1. This appeal is by the defendant in a suit in which the plaintiff sued the principal defendants for a declaration of his title by adverse possession and for confirmation of possession.
2. It was the plaintiff's case that a cloud was thrown upon his title by an entry in the Record of Rights in favour of the principal defendants. The suit has lodged in the first instance before a Munsif. Upon an objection made by the defendants, the Munsif made an inquiry into the valuation of the property, and coming to the' conclusion that the value was Rs. 3,090 he returned the plaint to the plaintiff for presentation to a proper Court. The plaintiff then Hied the plaint before the Subordinate Judge with a Court-fee of Rs. 17-8. Valuing the relief for confirmation of possession, at Rs. 100, he paid Rs. 7-8 as stamp-fee for that relief and for the relief in respect of the declaration he paid a fee of Rs. 10. The Subordinate Judge came to the conclusion that the plaint was insufficiently stamped and that the proper fee payable was on a valuation of Rs. 3,000. As the plaintiff failed to pay the full fee the Subordinate Judge rejected the plaint. There was an appeal against that order before the district Judge. The District Judge, while agreeing with the Subordinate Judge that the proper fee payable was upon a valuation of Rs. 3,000, allowed the plaintiff to strike out his prayer for confirmation of possession and convert the suit into one for mere declaration of title upon which a fee of Rs. 10 was sufficient. So, holding that the plaint was sufficiently stamped as amended he set aside the Subordinate Judge's order rejecting the plaint and directed the suit to be tried. Against that order the defendant now files the present appeal.
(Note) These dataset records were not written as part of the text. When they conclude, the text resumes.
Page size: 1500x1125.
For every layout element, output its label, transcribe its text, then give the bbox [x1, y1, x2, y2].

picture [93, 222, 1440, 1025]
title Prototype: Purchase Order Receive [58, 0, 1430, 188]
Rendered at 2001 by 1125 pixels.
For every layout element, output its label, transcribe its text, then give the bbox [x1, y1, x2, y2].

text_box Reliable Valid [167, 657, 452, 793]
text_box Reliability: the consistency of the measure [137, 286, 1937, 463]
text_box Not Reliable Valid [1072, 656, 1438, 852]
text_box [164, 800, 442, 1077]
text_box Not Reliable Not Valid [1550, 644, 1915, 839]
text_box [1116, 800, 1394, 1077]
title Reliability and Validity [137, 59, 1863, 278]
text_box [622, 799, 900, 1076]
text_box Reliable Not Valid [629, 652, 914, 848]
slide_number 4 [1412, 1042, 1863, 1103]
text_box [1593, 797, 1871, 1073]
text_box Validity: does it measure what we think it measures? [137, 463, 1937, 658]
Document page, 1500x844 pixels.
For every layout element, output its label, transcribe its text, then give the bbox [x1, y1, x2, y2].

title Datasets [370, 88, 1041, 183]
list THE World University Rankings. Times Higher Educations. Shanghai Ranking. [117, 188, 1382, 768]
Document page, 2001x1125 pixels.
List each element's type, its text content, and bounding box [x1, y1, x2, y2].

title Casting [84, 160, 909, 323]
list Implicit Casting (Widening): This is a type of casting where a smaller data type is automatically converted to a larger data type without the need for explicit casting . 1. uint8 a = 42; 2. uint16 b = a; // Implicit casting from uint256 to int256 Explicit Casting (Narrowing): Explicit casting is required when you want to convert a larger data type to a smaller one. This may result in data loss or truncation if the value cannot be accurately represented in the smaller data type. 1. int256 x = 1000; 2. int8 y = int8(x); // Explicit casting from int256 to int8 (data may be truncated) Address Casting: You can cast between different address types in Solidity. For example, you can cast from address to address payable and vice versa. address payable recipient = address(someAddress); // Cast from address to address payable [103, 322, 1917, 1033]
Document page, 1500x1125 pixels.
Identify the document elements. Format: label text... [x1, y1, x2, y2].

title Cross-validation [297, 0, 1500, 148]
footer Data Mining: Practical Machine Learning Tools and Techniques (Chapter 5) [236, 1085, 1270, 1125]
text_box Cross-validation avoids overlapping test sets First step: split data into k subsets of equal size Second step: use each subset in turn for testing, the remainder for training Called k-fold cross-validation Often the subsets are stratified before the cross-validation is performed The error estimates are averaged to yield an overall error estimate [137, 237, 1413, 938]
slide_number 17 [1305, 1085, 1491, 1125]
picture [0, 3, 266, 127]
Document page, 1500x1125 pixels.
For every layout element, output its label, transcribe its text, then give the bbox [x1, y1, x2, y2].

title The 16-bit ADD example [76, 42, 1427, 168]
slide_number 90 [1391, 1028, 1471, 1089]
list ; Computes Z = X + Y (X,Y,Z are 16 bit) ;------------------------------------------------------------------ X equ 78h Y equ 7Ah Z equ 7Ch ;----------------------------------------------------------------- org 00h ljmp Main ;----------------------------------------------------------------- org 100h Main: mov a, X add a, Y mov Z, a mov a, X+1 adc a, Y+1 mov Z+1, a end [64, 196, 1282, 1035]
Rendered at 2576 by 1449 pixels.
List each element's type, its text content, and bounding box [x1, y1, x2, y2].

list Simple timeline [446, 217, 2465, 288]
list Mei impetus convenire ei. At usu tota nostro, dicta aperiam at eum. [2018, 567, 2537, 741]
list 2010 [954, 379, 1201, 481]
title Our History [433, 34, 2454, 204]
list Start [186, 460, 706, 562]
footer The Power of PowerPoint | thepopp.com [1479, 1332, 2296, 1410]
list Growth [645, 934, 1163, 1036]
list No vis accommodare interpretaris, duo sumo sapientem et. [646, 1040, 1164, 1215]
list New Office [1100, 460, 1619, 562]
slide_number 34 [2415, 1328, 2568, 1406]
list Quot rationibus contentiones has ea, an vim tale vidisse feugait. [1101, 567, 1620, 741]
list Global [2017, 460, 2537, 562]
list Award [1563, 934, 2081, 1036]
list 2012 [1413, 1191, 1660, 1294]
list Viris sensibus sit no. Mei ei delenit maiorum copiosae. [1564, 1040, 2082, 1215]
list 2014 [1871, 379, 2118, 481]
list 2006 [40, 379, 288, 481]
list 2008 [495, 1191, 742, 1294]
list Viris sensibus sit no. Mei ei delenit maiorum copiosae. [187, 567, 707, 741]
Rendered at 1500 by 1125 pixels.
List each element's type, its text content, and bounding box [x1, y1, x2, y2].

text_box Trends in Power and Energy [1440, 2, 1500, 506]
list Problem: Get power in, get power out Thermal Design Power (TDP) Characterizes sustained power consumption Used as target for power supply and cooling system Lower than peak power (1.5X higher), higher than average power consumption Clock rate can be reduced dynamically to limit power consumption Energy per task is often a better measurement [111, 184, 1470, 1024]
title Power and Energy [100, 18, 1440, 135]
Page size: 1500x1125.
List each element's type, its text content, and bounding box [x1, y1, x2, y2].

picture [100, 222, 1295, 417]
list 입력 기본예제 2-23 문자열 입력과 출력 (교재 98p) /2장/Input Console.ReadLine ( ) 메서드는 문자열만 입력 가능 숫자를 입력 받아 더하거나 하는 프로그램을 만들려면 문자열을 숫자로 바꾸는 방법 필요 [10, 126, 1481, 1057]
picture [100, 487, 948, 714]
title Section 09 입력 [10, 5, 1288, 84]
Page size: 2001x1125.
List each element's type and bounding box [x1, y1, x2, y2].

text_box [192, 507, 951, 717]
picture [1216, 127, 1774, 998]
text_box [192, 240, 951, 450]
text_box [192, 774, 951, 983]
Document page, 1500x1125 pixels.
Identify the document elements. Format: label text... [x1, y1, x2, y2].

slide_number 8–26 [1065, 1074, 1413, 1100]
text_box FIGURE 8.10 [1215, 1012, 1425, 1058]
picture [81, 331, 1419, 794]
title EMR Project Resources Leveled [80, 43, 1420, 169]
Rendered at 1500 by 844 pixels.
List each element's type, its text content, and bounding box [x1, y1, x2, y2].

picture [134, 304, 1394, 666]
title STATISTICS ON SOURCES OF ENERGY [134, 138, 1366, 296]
3. The first defect that we have to notice in the learned District Judge's proceedings is that he should not have entertained the appeal before him without a stamp-fee calculated upon the valuation which had been arrived at by the Subordinate Judge.
4. The second and main defect is that by allowing the plaintiff at the appellate stage to amend the plaint, he has seriously prejudiced the defendant. The learned District Judge relies upon Order XLI, Rule 33, Civil Procedure Code, in justification of the amendment; but that rule is subject to general principle that no order for amendment can be passed where it deprives a party of a substantial right or privilege or otherwise prejudice a party. In the present case a fresh declaratory suit would under Article 120 of the Limitation Act he admittedly barred. The defendant, therefore, has acquired a substantial right and it is manifestly unfair at the appellate stage to order an amendment of the plaint and deprive him of that right. The order of amendment, therefore, was, in our opinion, wrong.
5. In these circumstances, the appeal must succeed, the order of the learned District Judge is set aside and that of the Subordinate Judge restored with costs in all Courts. We assess, the hearing-fee in this Court at one gold mohur.